Verso le 18 ieri mi sono ritrovata immersa in una malinconia esagerata. Un po' per quel fine estate sempre più nell'aria, un po' perché non so che fare per l'impegno di domani, un po' perché in una mail ho trovato un riferimento ad un possibile cambiamento per l'anno prossimo in quel volontariato che di fatto non so nemmeno se fare quest'anno. Cambiamenti, non mi piacciono, mi spaventano. Passato, futuro… alla fine ogni attimo è sempre fagocitato dal tempo che non c'era e quello che sarà. In ogni caso il problema all'origine è sempre questo mio sentire troppo a livello emotivo. Un'emotività che è impossibile da sostenere. L'idea di giorni che susseguono così mi distrugge, come se qualcuno mi desse un colpo in testa che non mi permette di vedere lucidamente. Non è che vorrei essere diversa, ma un po' più stabile. Mia madre è emotiva quanto me, ma ad un certo punto scatta un qualcosa in lei che immagino sia un mix tra buonsenso e la fermezza di chi sta bene, e l'emotività non è più qualcosa che la mette ko ogni istante, solo un lato del suo carattere.
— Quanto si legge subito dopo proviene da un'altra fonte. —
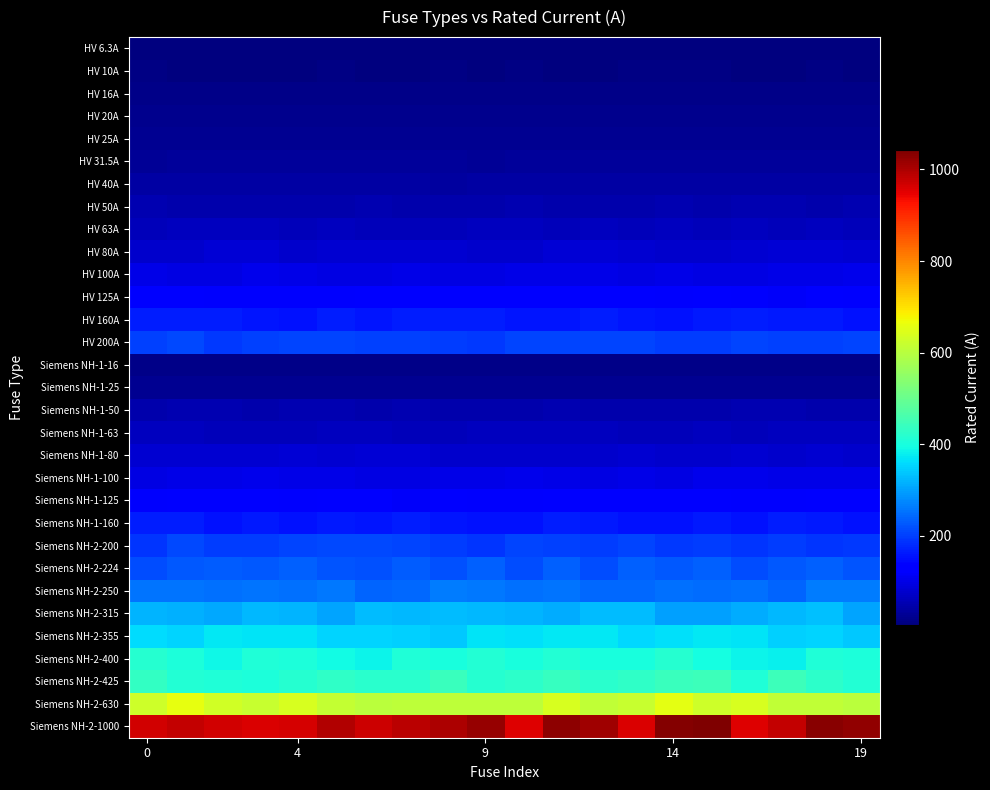

Rank the series by their maximum value, from highest to lowest.

Siemens NH-2-1000, Siemens NH-2-630, Siemens NH-2-425, Siemens NH-2-400, Siemens NH-2-355, Siemens NH-2-315, Siemens NH-2-250, Siemens NH-2-224, HV 200A, Siemens NH-2-200, HV 160A, Siemens NH-1-160, HV 125A, Siemens NH-1-125, Siemens NH-1-100, HV 100A, Siemens NH-1-80, HV 80A, Siemens NH-1-63, HV 63A, HV 50A, Siemens NH-1-50, HV 40A, HV 31.5A, Siemens NH-1-25, HV 25A, HV 20A, HV 16A, Siemens NH-1-16, HV 10A, HV 6.3A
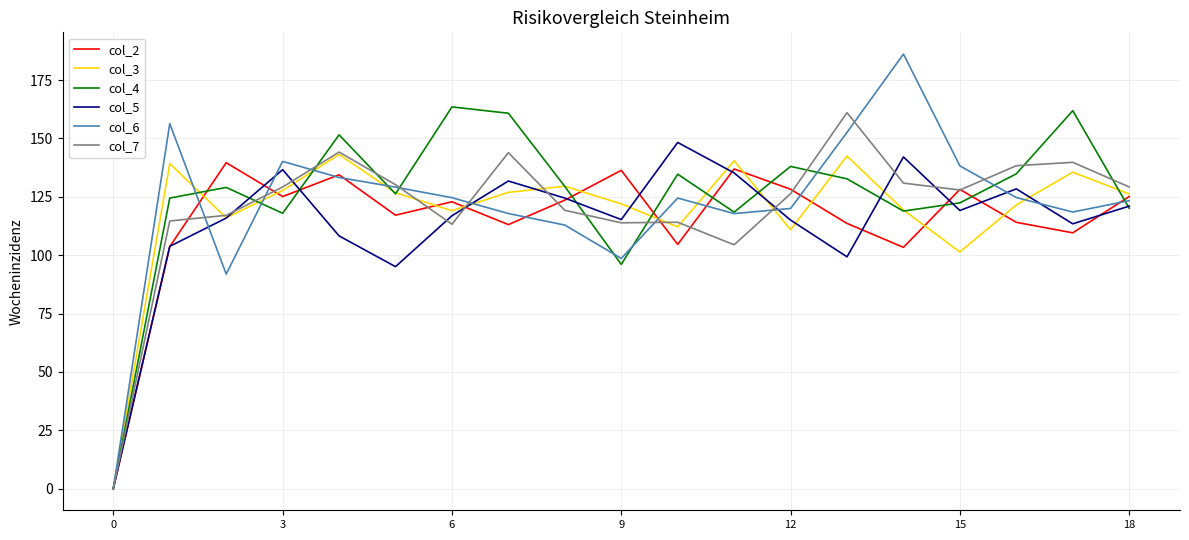

Is this an area chart (filled region under the line)?

No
Voglio dire, che senso c'è nello stare male ora per qualcosa che forse succederà il prossimo settembre in un contesto di cui comunque sono stanca? Nessuno. Però ci sto male.
Così come le emozioni nei confronti degli altri spesso sono ingestibili per me. Non capisco bene cosa sia successo in questi mesi, ma su quel fronte non sono andata molto avanti temo.
Non voglio spegnere le emozioni, solo renderle un po', come dire, meno appuntite.
Sono molto preoccupata per ciò che sto vivendo.